In de praktijk wordt zowel voor de activiteiten van natuurlijke personen als rechtspersonen door de Belastingdienst/Douane zekerheid geëist. Daarnaast kunnen we te maken hebben met samenwerkingsverbanden zonder rechtspersoonlijkheid. Hierbij kunnen we de volgende organisatievormen (personenvennootschappen) onderscheiden:

  • de maatschap;

  • de vennootschap onder firma (VOF);

  • de commanditaire vennootschap (CV) en

  • de rederij

Bovengenoemde organisatievormen bestaan uit een of meer personen die (gezamenlijk) een maatschap of een personenvennootschap vormen. Hierbij is geen sprake van een zelfstandig rechtssubject.

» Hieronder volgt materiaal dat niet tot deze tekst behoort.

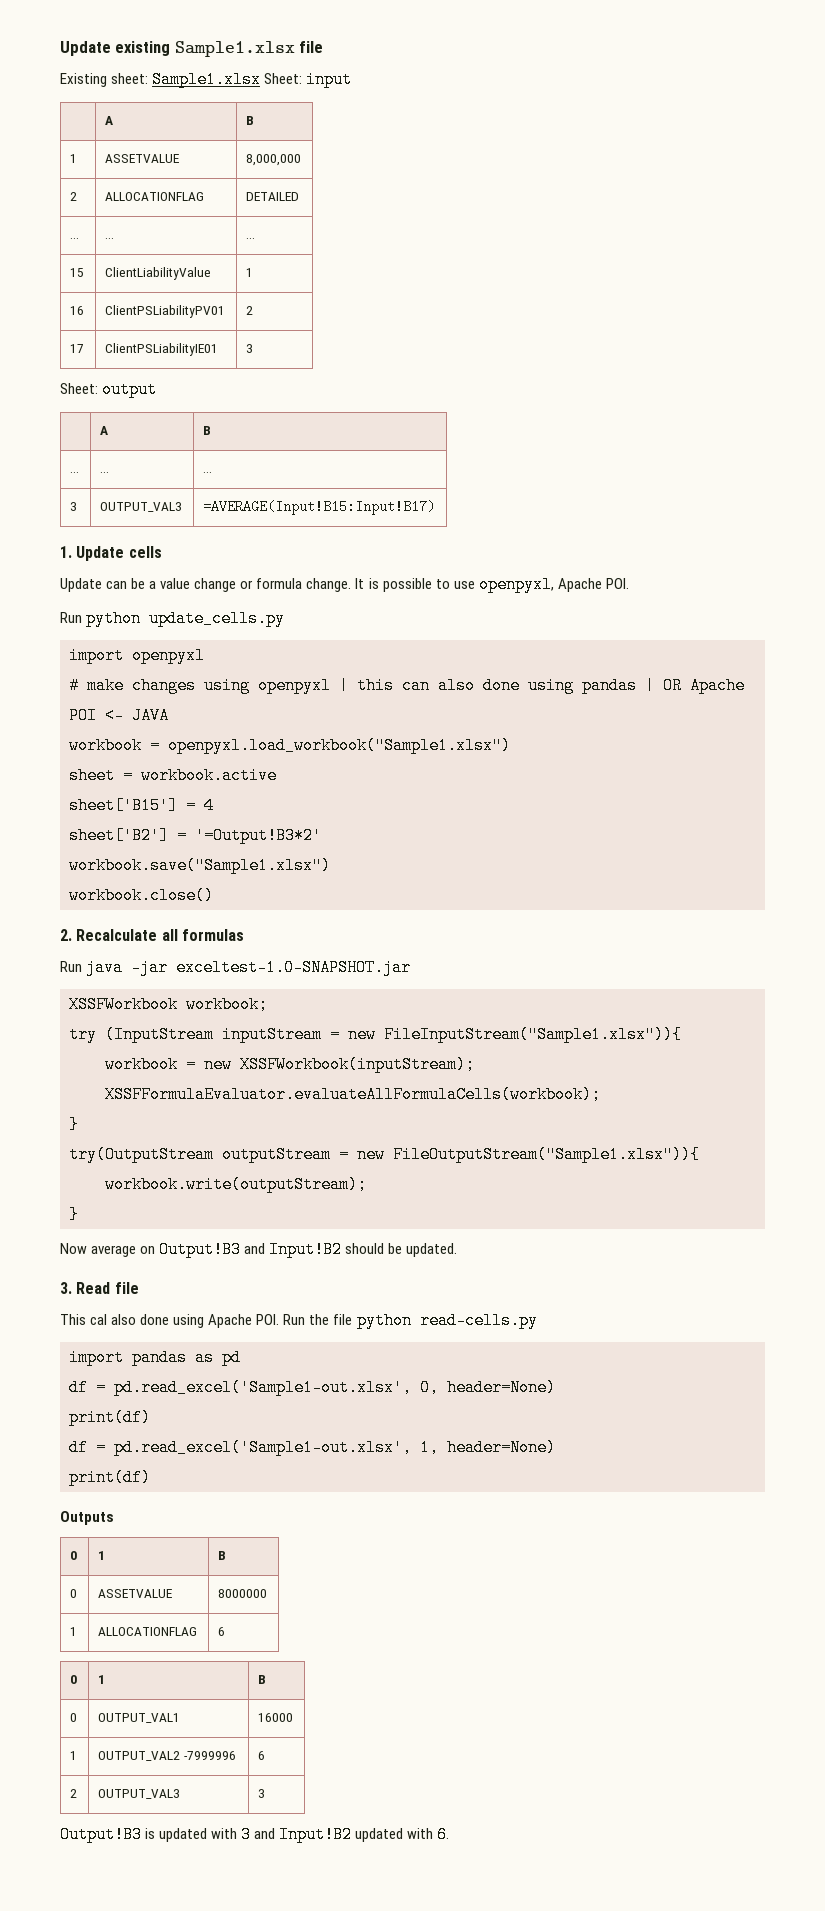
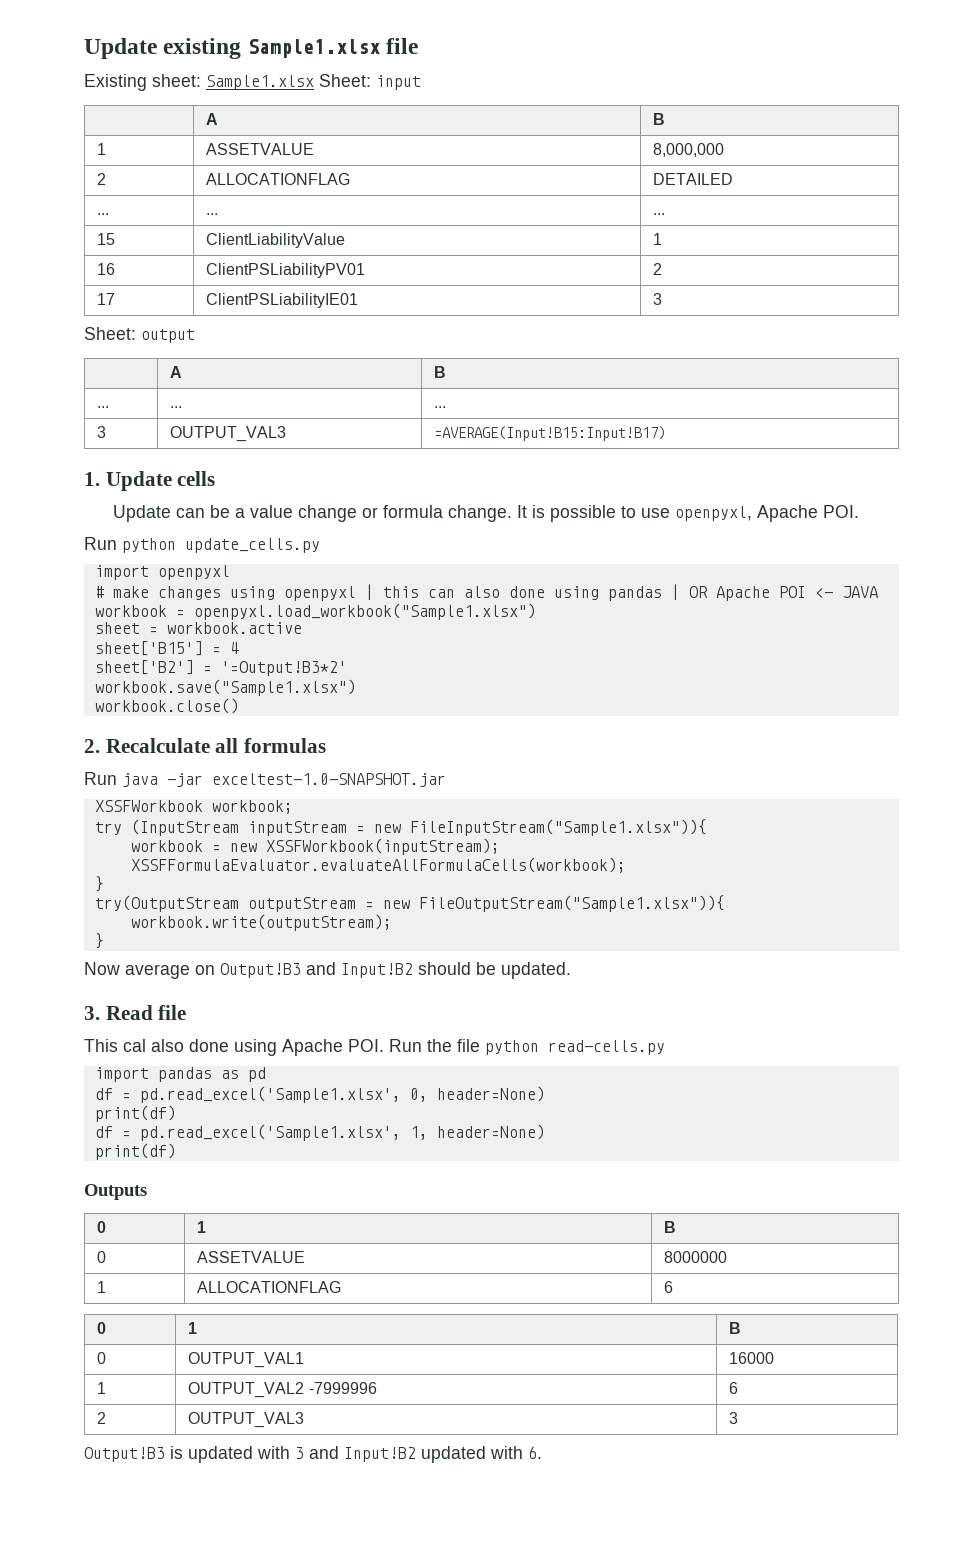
[114,1379,412,1396] pd.read_excel('Sample1-out.xlsx', -> [139,1086,401,1103] pd.read_excel('Sample1.xlsx',
[114,1439,412,1456] pd.read_excel('Sample1-out.xlsx', -> [139,1124,401,1141] pd.read_excel('Sample1.xlsx',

Als er zekerheid gesteld moet worden voor een maatschap of een personenvennootschap, dan kan in de akte van borgtocht volstaan worden met de vermelding van de naam van de maatschap of van de personenvennootschap. Een toevoeging van de namen van de afzonderlijke maten of vennoten is vereist, omdat de personenvennootschappen geen rechtspersoonlijkheid bezitten.

Naar boven

4.12 Zekerheidstelling voor een B.V. of N.V. in oprichting (i.o.)

De procedure voor de oprichting van een N.V. of B.V. verloopt stapsgewijs als volgt:

  1. Besluit tot oprichting;

  2. Notariële ontwerpakte van oprichting;

  3. Ministeriële verklaring van geen bezwaar;

  4. Definitieve notariële oprichtingsakte.

Zolang de definitieve oprichtingsakte niet door de notaris is verleden, bezit de onderneming geen rechtspersoonlijkheid. Voor alle verplichtingen zijn de oprichters tijdens de oprichtingsfase hoofdelijk aansprakelijk.

Als er zekerheid gesteld moet worden voor een B.V. of N.V. in oprichting, dan zullen de namen van de oprichters in de akte van borgtocht opgenomen moeten worden. Een toevoeging van de naam van de te vormen B.V. of N.V. is niet vereist, maar ook niet verboden.